“Singin’ in the Rain” works as both musical and comedy

“Singin’ in the Rain” routinely has been called the greatest of all screen musicals.

As one who is admittedly not a particular devotee of musicals, I would agree — largely because the movie works almost as well without the songs.

A good share of the credit belongs to a non-singing supporting player whose career sadly emulated the character she played.

The 1952 musical will be shown Saturday and Sunday in Hoquiam, as part of the 7th Street Theatre’s Silver Screen Classic series.

To be certain, “Singin’ in the Rain” has plenty of great music. Gene Kelly’s performance of the title number is often cited as the top song-and-dance routine in film history. Donald O’Connor’s gravity-defying, partially improvised rendition of “Make 'Em Laugh” represents the gold standard in acrobatic dancing.

The key to the film’s success, however, is that it is also exceptionally funny.

The plot revolves around Hollywood’s transition from silent to sound films in the late 1920s.

Don Lockwood (played by Kelly) and Lina Lamont (Jean Hagen) are their studio’s premier silent-screen couple. Off screen, Lockwood loathes his venal co-star but Lamont — whose elevator doesn’t go quite to the top floor — believes they are on the verge of becoming engaged, because it said so in fan magazines. She’s not pleased, therefore, with the burgeoning relationship between Lockwood and starlet Kathy Selden (portrayed by 20-year-old Debbie Reynolds).

Following the release of “The Jazz Singer,” the studio chief decides to convert the latest Lockwood-Lamont silent swashbuckler into a musical. That’s no problem for ex-vaudevillian Lockwood, particularly since he’s played by Gene Kelly. But Lamont’s voice, which could curdle milk, seemingly spells the end to this profitable partnership.

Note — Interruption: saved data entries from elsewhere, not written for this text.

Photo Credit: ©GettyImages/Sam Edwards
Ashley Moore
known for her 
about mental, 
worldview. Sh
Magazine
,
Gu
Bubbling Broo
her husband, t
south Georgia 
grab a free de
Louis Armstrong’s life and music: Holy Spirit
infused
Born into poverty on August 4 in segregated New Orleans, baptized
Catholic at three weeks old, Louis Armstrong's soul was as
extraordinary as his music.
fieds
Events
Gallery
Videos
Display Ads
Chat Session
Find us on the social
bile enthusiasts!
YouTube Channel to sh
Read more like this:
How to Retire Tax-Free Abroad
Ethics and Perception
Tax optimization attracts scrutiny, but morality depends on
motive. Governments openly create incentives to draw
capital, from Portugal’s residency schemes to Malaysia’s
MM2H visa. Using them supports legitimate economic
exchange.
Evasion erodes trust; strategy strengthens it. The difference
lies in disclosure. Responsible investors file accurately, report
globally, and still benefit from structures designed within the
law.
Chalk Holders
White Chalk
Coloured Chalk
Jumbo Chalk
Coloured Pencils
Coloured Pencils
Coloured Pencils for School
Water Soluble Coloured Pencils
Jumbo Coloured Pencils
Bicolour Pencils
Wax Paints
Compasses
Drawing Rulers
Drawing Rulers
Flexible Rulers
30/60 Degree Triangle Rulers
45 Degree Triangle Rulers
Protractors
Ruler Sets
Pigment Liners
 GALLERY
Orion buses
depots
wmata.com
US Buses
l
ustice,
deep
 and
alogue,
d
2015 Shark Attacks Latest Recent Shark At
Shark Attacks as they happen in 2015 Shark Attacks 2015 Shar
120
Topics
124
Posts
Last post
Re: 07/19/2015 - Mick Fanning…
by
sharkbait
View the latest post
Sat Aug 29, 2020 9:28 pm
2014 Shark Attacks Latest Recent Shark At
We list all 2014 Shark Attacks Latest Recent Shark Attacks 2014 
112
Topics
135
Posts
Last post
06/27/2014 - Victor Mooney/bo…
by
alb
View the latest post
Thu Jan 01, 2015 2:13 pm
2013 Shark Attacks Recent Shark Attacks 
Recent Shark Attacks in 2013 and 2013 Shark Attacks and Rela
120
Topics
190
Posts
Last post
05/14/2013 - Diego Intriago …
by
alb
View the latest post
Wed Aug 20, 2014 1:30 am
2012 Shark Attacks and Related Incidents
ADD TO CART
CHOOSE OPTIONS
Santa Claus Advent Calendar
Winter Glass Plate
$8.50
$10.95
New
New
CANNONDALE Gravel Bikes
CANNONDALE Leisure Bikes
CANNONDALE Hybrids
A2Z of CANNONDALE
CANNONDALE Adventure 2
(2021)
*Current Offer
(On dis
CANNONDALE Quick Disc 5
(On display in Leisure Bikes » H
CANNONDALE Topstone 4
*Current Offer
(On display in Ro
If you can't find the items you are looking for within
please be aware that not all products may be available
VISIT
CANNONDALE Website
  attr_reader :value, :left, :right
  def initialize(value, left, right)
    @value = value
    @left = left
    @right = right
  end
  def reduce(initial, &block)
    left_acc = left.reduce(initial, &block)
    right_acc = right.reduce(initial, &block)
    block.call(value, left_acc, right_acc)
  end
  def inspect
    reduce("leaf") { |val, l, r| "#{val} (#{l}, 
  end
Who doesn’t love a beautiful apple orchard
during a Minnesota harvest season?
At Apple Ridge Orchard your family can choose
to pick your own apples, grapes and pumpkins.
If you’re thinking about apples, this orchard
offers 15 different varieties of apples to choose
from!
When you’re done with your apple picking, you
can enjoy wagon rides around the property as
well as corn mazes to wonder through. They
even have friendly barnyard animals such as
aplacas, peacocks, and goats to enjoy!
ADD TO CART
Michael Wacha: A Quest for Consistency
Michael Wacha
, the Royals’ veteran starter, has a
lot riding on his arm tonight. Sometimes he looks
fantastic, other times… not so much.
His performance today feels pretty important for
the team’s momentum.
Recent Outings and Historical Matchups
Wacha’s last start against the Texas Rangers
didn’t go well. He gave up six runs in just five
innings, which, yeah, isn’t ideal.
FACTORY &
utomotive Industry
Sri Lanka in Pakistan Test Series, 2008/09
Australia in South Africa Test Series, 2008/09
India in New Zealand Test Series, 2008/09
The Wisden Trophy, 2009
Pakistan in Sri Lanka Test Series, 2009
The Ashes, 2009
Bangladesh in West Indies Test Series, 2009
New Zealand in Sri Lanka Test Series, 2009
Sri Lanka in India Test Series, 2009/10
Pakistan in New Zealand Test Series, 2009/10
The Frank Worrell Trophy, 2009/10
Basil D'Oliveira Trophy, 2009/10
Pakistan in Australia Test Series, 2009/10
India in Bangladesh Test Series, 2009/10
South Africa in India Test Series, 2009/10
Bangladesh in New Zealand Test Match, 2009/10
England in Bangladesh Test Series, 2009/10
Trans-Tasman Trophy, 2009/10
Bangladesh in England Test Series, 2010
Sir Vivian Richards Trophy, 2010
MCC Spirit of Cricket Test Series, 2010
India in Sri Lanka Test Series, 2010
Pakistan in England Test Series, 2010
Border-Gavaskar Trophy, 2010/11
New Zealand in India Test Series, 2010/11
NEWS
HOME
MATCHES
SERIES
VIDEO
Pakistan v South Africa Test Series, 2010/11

Following a disastrous preview of the would-be musical, Lockwood’s buddy Cosmo Brown (O’Connor) comes up with the idea of having Selden dub Lamont’s voice. Since Lockwood has used her clout to get her romantic rival barred from the studio, the trick is to accomplish the dubbing without Lina’s knowledge.

The hilarious scenes of a frustrated director attempting to get his performers to talk into hidden microphones and scale back their theatrical gestures are based on actual incidents.

Reynolds and O’Connor spent most of their careers in comedies. Kelly’s broad comedic style, which sometimes can be grating, is appropriate for a character who admits that he’s a ham.

All, however, are upstaged by the relatively obscure Hagen, who affects a nasal bray patterned after Judy Holliday, a popular stage and screen comedienne of the 1950s. An inside joke is that Hagen uses her actual voice in a scene in which Reynolds is supposedly dubbing for her character.

Lina is intended to be the villain of the piece. But Hagen plays the role with such zest — putting a humorous spin on such routine lines as “I can’t stand it” and “What do they think I am, dumb or something?” — that the audience actually smiles when she’s on screen.

Perhaps because it was released only one year after “An American in Paris,” Kelly’s Oscar-winning musical, “Singin’ in the Rain” was badly undervalued in Academy Award nominations. It only received two, one for Hagen as supporting actress. In what now seems like a miscarriage of justice, she lost to Gloria Grahame’s good but unmemorable performance in “The Bad and the Beautiful.”

Like Lina, however, Hagen’s glory days were numbered.

Unable to parlay her Oscar nomination into film stardom, she eventually agreed to play Danny Thomas’ wife in television’s “Make Room For Daddy.” That long-running show was a hit, but Hagen felt constricted by the undemanding role and left the series after three seasons. She never received another significant movie opportunity.

It makes you wonder if film executives at the time were dumb or something.